___ 掲載文 ___
ムーブキャリバー3135を使用したシードウエラーオーバーホール点検。針回し不具合修理の依頼でした。ケースから慎重にムーブメントを取り出します。もちろん専用工具で蓋を開けます。ゼンマイを巻き上げる時に抵抗感がなくゼンマイも切れているようです。
分解・修理の様子 Disassembly/repair
STEP1
オーバーホール点検、修理依頼
STEP2
針を外す
秒、長、短針と針をはずします。裏側(文字盤下)輪列の動きを確認カレンダーには異常はありません。
STEP3
全体の状態の確認
まず、全体の状態を見ます。針を回すときの違和感は画像の歯車の芯が磨耗していたためでした。目視で確かめて初めて解るものです。そのほかに指先で感じる抵抗感。ゼンマイの巻上げの感触やネジを緩めるときや締める時の圧力感も今までの経験則から解ります。この部分の修理は全部分解してからにします。
STEP4
ゼンマイの巻上げ状態の確認
自動巻きゼンマイの巻上げ状態を調べます。自動巻き部の部品を点検します。巻き上げ状態は異常なしでした。ローターの芯の磨耗などを検査します。
STEP5
自動巻きユニットの裏側の画像
自動巻きユニットを裏側から見たところです。
___ 提供データ ___
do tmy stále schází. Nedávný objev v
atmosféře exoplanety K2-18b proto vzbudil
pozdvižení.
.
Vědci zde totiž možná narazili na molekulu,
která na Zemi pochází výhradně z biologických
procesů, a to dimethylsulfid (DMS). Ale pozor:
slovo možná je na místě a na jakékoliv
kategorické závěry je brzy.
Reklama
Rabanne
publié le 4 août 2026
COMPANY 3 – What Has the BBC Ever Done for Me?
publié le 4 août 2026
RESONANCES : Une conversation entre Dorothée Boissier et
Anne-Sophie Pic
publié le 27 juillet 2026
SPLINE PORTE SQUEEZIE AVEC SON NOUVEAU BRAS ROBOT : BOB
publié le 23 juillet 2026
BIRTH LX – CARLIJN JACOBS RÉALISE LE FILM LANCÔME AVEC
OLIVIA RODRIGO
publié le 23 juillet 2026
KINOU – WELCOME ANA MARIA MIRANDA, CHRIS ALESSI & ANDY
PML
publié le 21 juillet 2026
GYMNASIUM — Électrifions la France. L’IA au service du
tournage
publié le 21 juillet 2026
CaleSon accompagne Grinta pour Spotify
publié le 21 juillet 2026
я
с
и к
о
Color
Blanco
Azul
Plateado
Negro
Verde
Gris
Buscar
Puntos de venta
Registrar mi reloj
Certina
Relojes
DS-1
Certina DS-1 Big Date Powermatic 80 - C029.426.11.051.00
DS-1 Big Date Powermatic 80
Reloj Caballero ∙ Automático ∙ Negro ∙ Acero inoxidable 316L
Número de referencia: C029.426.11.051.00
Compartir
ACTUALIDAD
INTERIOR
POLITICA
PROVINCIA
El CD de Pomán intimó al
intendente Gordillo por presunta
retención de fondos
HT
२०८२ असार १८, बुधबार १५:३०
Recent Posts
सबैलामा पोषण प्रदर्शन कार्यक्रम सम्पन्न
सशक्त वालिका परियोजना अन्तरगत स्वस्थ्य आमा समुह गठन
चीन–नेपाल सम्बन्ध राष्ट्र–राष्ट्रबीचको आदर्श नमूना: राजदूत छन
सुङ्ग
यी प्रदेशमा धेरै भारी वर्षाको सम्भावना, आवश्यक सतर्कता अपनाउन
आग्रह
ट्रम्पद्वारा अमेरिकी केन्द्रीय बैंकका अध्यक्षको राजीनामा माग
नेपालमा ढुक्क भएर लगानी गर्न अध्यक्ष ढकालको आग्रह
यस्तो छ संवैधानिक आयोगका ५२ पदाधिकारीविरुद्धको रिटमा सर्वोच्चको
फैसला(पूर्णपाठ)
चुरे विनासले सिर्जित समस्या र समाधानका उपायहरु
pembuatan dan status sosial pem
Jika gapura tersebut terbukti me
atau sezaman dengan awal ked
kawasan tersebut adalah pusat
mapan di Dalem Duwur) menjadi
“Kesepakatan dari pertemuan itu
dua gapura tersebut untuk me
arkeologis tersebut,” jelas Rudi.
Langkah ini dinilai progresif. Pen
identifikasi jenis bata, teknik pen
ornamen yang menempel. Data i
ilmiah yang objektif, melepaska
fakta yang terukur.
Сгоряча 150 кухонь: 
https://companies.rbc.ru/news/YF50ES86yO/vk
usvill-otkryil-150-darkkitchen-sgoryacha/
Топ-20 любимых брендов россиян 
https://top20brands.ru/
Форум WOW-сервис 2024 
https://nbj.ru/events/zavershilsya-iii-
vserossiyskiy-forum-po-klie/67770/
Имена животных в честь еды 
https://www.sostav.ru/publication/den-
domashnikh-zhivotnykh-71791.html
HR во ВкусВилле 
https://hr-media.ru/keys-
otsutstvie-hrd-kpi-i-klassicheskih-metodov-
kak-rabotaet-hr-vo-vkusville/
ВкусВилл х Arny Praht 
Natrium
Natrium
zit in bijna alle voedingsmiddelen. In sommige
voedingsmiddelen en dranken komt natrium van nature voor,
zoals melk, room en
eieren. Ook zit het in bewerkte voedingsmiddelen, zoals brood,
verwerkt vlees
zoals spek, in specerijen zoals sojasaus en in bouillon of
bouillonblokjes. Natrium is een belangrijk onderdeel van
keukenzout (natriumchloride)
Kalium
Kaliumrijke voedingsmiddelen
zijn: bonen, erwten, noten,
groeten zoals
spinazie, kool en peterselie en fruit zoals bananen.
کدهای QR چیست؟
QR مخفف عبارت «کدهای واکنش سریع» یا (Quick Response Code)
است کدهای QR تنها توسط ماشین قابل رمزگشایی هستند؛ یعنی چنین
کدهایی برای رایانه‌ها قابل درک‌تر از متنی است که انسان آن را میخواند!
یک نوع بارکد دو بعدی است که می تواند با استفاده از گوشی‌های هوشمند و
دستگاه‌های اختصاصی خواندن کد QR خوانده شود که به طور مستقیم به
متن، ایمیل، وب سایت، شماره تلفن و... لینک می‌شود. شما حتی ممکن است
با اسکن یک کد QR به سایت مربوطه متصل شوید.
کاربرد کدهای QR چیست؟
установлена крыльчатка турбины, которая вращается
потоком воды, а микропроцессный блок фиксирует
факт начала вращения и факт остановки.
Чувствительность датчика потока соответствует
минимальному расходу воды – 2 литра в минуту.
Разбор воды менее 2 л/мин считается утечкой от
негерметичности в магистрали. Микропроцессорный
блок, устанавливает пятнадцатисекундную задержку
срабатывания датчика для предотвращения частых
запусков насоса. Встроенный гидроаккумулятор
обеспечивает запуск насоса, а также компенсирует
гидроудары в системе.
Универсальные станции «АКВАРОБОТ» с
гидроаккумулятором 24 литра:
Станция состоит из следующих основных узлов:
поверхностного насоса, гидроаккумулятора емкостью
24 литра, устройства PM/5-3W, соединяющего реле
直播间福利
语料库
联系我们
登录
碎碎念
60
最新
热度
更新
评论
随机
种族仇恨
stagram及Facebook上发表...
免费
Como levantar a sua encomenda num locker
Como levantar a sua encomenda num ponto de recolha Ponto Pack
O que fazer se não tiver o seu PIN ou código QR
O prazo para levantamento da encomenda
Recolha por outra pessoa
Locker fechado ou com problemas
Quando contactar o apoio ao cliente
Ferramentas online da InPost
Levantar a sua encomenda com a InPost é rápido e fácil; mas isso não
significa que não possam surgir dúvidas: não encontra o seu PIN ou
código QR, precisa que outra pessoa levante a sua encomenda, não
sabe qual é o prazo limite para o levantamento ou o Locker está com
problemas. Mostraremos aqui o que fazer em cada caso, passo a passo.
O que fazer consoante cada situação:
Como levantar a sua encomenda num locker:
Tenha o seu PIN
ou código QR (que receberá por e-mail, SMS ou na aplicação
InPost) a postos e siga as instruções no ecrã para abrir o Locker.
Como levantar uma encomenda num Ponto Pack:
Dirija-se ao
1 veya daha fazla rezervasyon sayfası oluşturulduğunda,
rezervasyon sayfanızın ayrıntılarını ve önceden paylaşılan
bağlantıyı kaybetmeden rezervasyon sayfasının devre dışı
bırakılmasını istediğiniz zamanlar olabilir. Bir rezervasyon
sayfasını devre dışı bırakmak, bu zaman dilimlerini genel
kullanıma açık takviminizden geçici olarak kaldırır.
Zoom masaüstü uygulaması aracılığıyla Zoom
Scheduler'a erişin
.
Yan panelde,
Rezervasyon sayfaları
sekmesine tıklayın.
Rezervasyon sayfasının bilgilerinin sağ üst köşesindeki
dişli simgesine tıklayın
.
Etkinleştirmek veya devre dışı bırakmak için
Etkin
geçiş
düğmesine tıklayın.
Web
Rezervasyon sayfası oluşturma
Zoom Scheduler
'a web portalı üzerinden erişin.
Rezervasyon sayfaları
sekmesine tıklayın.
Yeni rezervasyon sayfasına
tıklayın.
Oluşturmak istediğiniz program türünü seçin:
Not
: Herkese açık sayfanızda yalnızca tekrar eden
___
__実施事項__.
- 1) 次の(a)〜(c)は、腕時計の修理記録の内容と一致しますか。それぞれ「はい」か「いいえ」で答え、判断の決め手となる本文の語句を引用してください。
(a) 針を外した後の確認で、カレンダーに異常が見つかった。
(b) 針を回すときの違和感は、歯車の芯の磨耗が原因だった。
(c) 自動巻きゼンマイの巻き上げ状態に異常があった。
- 2) 腕時計の修理記録を、末尾の文の後から書き継いでください。

__回答__.
- 1)
(a) いいえ。「カレンダーには異常はありません。」
(b) はい。「針を回すときの違和感は画像の歯車の芯が磨耗していたためでした。」
(c) いいえ。「巻き上げ状態は異常なしでした。」

- 2)
STEP6
テンプの分解
テンプなどから分解してゆきます。輪列(ギアトレイン)には異常は見受けられませんでした。ゼンマイを巻き上げるときに、まったく抵抗感が無くスカスカの状態だったので手巻きユニットを総点検します。輪列(ギアトレイン)はcal_3100と同じですので省きます。
STEP7
手動巻上げ部の点検
手動巻上げ部分(キチ・ツツミ車)の点検です。あまり磨耗もしていません。キチ車から伝え車裏側の部分です。ここも異常はありませんでした。
STEP8
ゼンマイの部分(香箱)の分解
ゼンマイの部分(香箱)を分解します。やはりゼンマイが切れていました。この機種はよくゼンマイ切れがあります。洗浄後自動巻きゼンマイ用の専用グリスを塗布して新しいゼンマイを挿入します。ゼンマイは結構長くて弾性の強い金属で出来ています。いつ切れるかは解りません。修理完成後半年で切れてしまう場合もありますし、10年以上持つものもあります。
STEP9
ぜんまいの取り出し
切れたぜんまいを取り出したところです。こんなに長いものが香箱の中に納まっているのです。36時間以上動くわけが解っていただけると思います。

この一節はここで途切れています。